AP: Absolutely.  First, is to know that there is a huge opportunity in this sector. The fashion industry has been quoted as being the second largest polluting industry in the world. For example it takes 20,000 liters of water to make one pair of jeans and one t-shirt. We see cotton farmers are suffering so much that they are committing suicide, and wastewater from textile production and dying is being dumped into rivers are ruining family farm lands devastating those totally unrelated to the industry…it goes on….this last week was the 4th anniversary of the Rana Plaza collapse in Bangladesh where 1137 people were killed who were forced to enter an unstable sewing factory. We want to see an end to this madness with urgency.

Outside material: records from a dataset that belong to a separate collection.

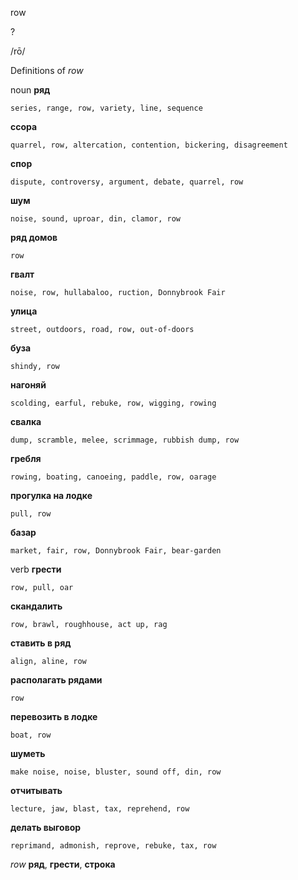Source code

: row

?

/rō/

Definitions of _row_

noun
**ряд**

    series, range, row, variety, line, sequence
**ссора**

    quarrel, row, altercation, contention, bickering, disagreement
**спор**

    dispute, controversy, argument, debate, quarrel, row
**шум**

    noise, sound, uproar, din, clamor, row
**ряд домов**

    row
**гвалт**

    noise, row, hullabaloo, ruction, Donnybrook Fair
**улица**

    street, outdoors, road, row, out-of-doors
**буза**

    shindy, row
**нагоняй**

    scolding, earful, rebuke, row, wigging, rowing
**свалка**

    dump, scramble, melee, scrimmage, rubbish dump, row
**гребля**

    rowing, boating, canoeing, paddle, row, oarage
**прогулка на лодке**

    pull, row
**базар**

    market, fair, row, Donnybrook Fair, bear-garden

verb
**грести**

    row, pull, oar
**скандалить**

    row, brawl, roughhouse, act up, rag
**ставить в ряд**

    align, aline, row
**располагать рядами**

    row
**перевозить в лодке**

    boat, row
**шуметь**

    make noise, noise, bluster, sound off, din, row
**отчитывать**

    lecture, jaw, blast, tax, reprehend, row
**делать выговор**

    reprimand, admonish, reprove, rebuke, tax, row

_row_
**ряд**, **грести**, **строка**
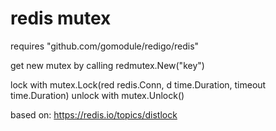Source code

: redis mutex
===========

requires "github.com/gomodule/redigo/redis"

get new mutex by calling redmutex.New("key")

lock with mutex.Lock(red redis.Conn, d time.Duration, timeout time.Duration)
unlock with mutex.Unlock()

based on: https://redis.io/topics/distlock
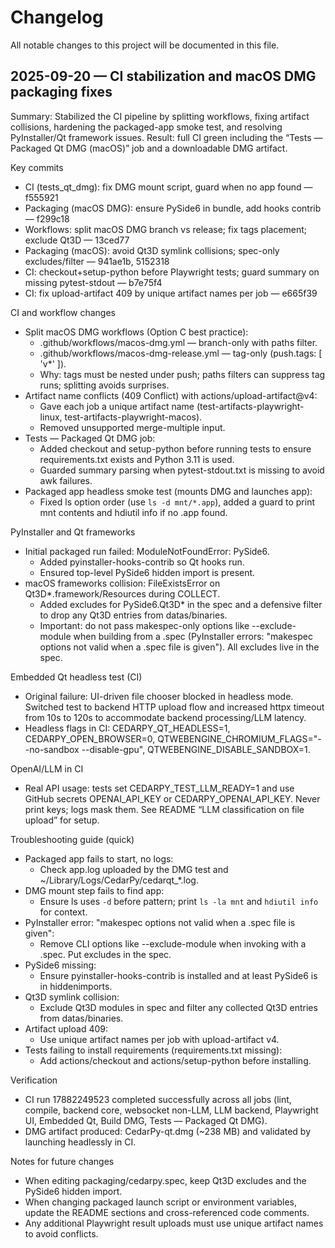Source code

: # Changelog

All notable changes to this project will be documented in this file.

## 2025-09-20 — CI stabilization and macOS DMG packaging fixes

Summary: Stabilized the CI pipeline by splitting workflows, fixing artifact collisions, hardening the packaged-app smoke test, and resolving PyInstaller/Qt framework issues. Result: full CI green including the “Tests — Packaged Qt DMG (macOS)” job and a downloadable DMG artifact.

Key commits
- CI (tests_qt_dmg): fix DMG mount script, guard when no app found — f555921
- Packaging (macOS DMG): ensure PySide6 in bundle, add hooks contrib — f299c18
- Workflows: split macOS DMG branch vs release; fix tags placement; exclude Qt3D — 13ced77
- Packaging (macOS): avoid Qt3D symlink collisions; spec-only excludes/filter — 941ae1b, 5152318
- CI: checkout+setup-python before Playwright tests; guard summary on missing pytest-stdout — b7e75f4
- CI: fix upload-artifact 409 by unique artifact names per job — e665f39

CI and workflow changes
- Split macOS DMG workflows (Option C best practice):
  - .github/workflows/macos-dmg.yml — branch-only with paths filter.
  - .github/workflows/macos-dmg-release.yml — tag-only (push.tags: [ 'v*' ]).
  - Why: tags must be nested under push; paths filters can suppress tag runs; splitting avoids surprises.
- Artifact name conflicts (409 Conflict) with actions/upload-artifact@v4:
  - Gave each job a unique artifact name (test-artifacts-playwright-linux, test-artifacts-playwright-macos).
  - Removed unsupported merge-multiple input.
- Tests — Packaged Qt DMG job:
  - Added checkout and setup-python before running tests to ensure requirements.txt exists and Python 3.11 is used.
  - Guarded summary parsing when pytest-stdout.txt is missing to avoid awk failures.
- Packaged app headless smoke test (mounts DMG and launches app):
  - Fixed ls option order (use `ls -d mnt/*.app`), added a guard to print mnt contents and hdiutil info if no .app found.

PyInstaller and Qt frameworks
- Initial packaged run failed: ModuleNotFoundError: PySide6.
  - Added pyinstaller-hooks-contrib so Qt hooks run.
  - Ensured top-level PySide6 hidden import is present.
- macOS frameworks collision: FileExistsError on Qt3D*.framework/Resources during COLLECT.
  - Added excludes for PySide6.Qt3D* in the spec and a defensive filter to drop any Qt3D entries from datas/binaries.
  - Important: do not pass makespec-only options like --exclude-module when building from a .spec (PyInstaller errors: "makespec options not valid when a .spec file is given"). All excludes live in the spec.

Embedded Qt headless test (CI)
- Original failure: UI-driven file chooser blocked in headless mode. Switched test to backend HTTP upload flow and increased httpx timeout from 10s to 120s to accommodate backend processing/LLM latency.
- Headless flags in CI: CEDARPY_QT_HEADLESS=1, CEDARPY_OPEN_BROWSER=0, QTWEBENGINE_CHROMIUM_FLAGS="--no-sandbox --disable-gpu", QTWEBENGINE_DISABLE_SANDBOX=1.

OpenAI/LLM in CI
- Real API usage: tests set CEDARPY_TEST_LLM_READY=1 and use GitHub secrets OPENAI_API_KEY or CEDARPY_OPENAI_API_KEY. Never print keys; logs mask them. See README “LLM classification on file upload” for setup.

Troubleshooting guide (quick)
- Packaged app fails to start, no logs:
  - Check app.log uploaded by the DMG test and ~/Library/Logs/CedarPy/cedarqt_*.log.
- DMG mount step fails to find app:
  - Ensure ls uses `-d` before pattern; print `ls -la mnt` and `hdiutil info` for context.
- PyInstaller error: "makespec options not valid when a .spec file is given":
  - Remove CLI options like --exclude-module when invoking with a .spec. Put excludes in the spec.
- PySide6 missing:
  - Ensure pyinstaller-hooks-contrib is installed and at least PySide6 is in hiddenimports.
- Qt3D symlink collision:
  - Exclude Qt3D modules in spec and filter any collected Qt3D entries from datas/binaries.
- Artifact upload 409:
  - Use unique artifact names per job with upload-artifact v4.
- Tests failing to install requirements (requirements.txt missing):
  - Add actions/checkout and actions/setup-python before installing.

Verification
- CI run 17882249523 completed successfully across all jobs (lint, compile, backend core, websocket non-LLM, LLM backend, Playwright UI, Embedded Qt, Build DMG, Tests — Packaged Qt DMG).
- DMG artifact produced: CedarPy-qt.dmg (~238 MB) and validated by launching headlessly in CI.

Notes for future changes
- When editing packaging/cedarpy.spec, keep Qt3D excludes and the PySide6 hidden import.
- When changing packaged launch script or environment variables, update the README sections and cross-referenced code comments.
- Any additional Playwright result uploads must use unique artifact names to avoid conflicts.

We created CyclEffect as the platform to accelerate this change via collaboration and de-risked investment. There are several ways to get involved: if you are currently operating in the circular economy and have a particular know-how, network, or other resources to contribute we’d love to explore industry membership;  if you have limited time to participate but want to be involved as an advisor then we could explore limited membership, and, indeed, we are raising funds to invest in these circular initiatives.
For some time now, I have believed that our society was due for a renaissance, if you will. We have moved so far into industrialization, de-personalization, consumption of goods that hold no long term value, reality TV shows, and blatant disconnection from nature, that we are not honoring our natural state of interconnectivity with each other and our environment. CyclEffect Regenerative Ventures is a manifestation in enterprise form of a movement – a return to honoring all life – That’s a movement that I want to see happening.